Directions for this task » Format the rows below as a JSON list of strings, with one string for each line. Skip blank lines and leave out the pictures.
+++
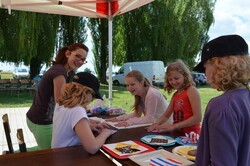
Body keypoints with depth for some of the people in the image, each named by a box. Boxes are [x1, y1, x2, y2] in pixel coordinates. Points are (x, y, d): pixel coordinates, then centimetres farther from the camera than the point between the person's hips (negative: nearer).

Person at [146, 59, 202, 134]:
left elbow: (197, 117, -14)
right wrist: (156, 124, -2)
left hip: (191, 134, -5)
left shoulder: (191, 90, -8)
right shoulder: (175, 95, 11)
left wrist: (174, 126, -16)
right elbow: (166, 115, 17)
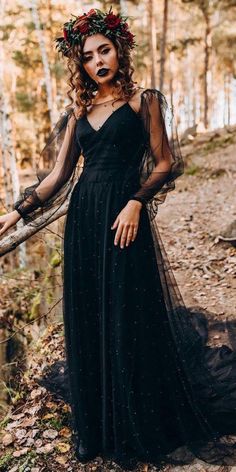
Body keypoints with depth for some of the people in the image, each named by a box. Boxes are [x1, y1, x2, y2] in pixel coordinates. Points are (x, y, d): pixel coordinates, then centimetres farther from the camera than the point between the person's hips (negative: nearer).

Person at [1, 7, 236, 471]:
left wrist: (136, 202, -15)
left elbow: (165, 164, 0)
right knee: (87, 323, 8)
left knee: (133, 322, 2)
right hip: (82, 220, 5)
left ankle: (149, 429, 23)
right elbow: (58, 175, 11)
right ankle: (99, 429, 26)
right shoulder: (79, 110, 15)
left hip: (124, 216, -4)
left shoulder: (143, 100, 4)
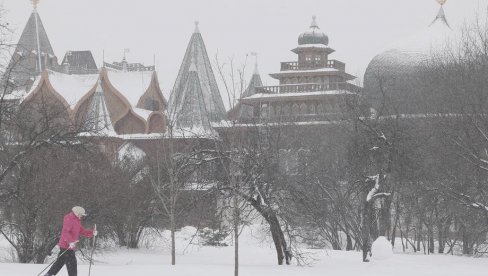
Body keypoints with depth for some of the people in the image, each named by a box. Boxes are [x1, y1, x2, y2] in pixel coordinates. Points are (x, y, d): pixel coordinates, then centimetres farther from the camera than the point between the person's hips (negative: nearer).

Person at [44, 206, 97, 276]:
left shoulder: (77, 221, 18)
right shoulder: (69, 219, -14)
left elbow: (82, 231, 19)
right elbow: (65, 232, -24)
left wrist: (92, 232, 5)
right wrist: (71, 241, -34)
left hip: (71, 246, 10)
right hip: (67, 246, -10)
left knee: (60, 262, 14)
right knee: (72, 263, -8)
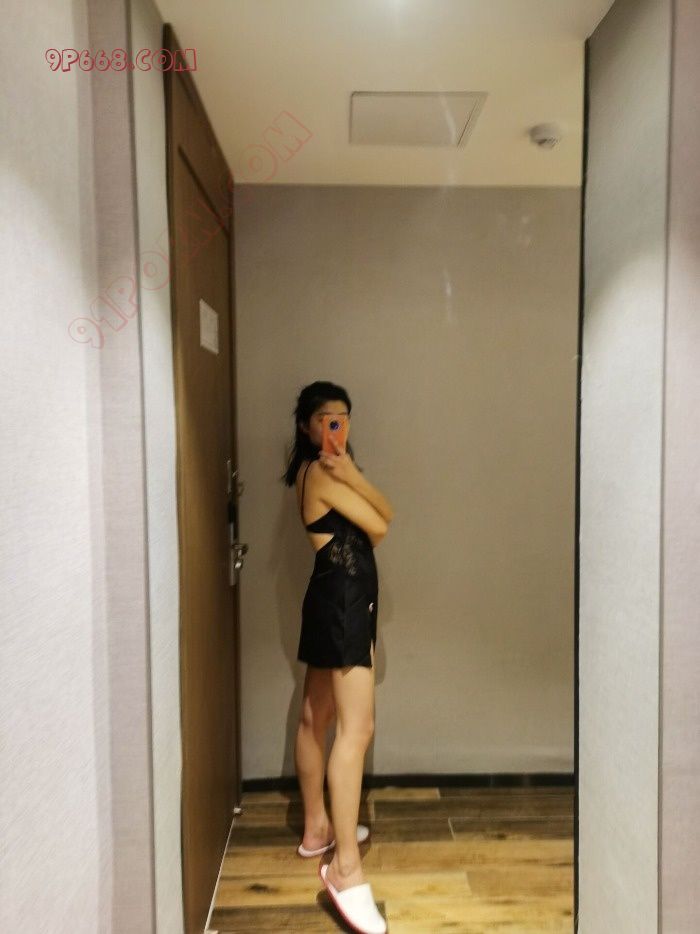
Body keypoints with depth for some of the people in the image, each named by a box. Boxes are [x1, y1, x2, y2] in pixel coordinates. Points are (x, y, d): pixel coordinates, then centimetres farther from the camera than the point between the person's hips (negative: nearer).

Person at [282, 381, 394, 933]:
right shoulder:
+++
Answer area »
[
  "Body keypoints with depth for some of the people in the image, each named by a box. Boxes are [x1, y1, x2, y2] in pixel coordinates. Points are (x, y, d): pixel coordinates, then centimetres farther from the camera than the point between the person's hips (negative: nearer).",
  "Person at [146, 59, 202, 134]:",
  "left elbow: (197, 117, -14)",
  "right wrist: (156, 124, -2)",
  "left hip: (191, 134, -5)",
  "left shoulder: (191, 90, -8)",
  "right shoulder: (175, 95, 11)",
  "left wrist: (174, 126, -16)",
  "right elbow: (166, 115, 17)",
  "Body keypoints with depth for some of the people in the image, each named by a box. Boxes are [x1, y1, x2, y2] in pixel coordinates. Points are (x, y, d): pixel coordinates, then centimetres farther from the camera than the point between the person's hips (negative: nearer).",
  "Person at [1, 7, 236, 471]:",
  "left wrist: (136, 202, -15)",
  "left elbow: (165, 164, 0)",
  "right knee: (87, 323, 8)",
  "left knee: (133, 322, 2)",
  "right hip: (82, 220, 5)",
  "left ankle: (149, 429, 23)",
  "right elbow: (58, 175, 11)",
  "right ankle: (99, 429, 26)",
  "right shoulder: (79, 110, 15)",
  "left hip: (124, 216, -4)",
  "left shoulder: (143, 100, 4)",
  "Body keypoints with depth for some of the people in the image, each named by a box. Boxes are [x1, y1, x2, y2] in pixel coordinates. Points are (x, y, d): pixel coordinates, then centimetres farther from the camera than the point between the person's hips (negative: nearer).",
  "Person at [44, 206, 97, 276]:",
  "left shoulder: (77, 221, 18)",
  "right shoulder: (69, 219, -14)",
  "left elbow: (82, 231, 19)",
  "right elbow: (65, 232, -24)",
  "left wrist: (92, 232, 5)",
  "right wrist: (71, 241, -34)",
  "left hip: (71, 246, 10)",
  "right hip: (67, 246, -10)",
  "left knee: (60, 262, 14)",
  "right knee: (72, 263, -8)",
  "Body keypoints with depth for some of the people in the image, each named by a box. Boxes are [x1, y1, x2, y2] in pixel coordinates. Points are (x, y, d): pixel coordinates, then centimetres farther from the camera than the point between the person's hips (negative: nearer).",
  "Person at [282, 381, 394, 933]:",
  "right shoulder:"
]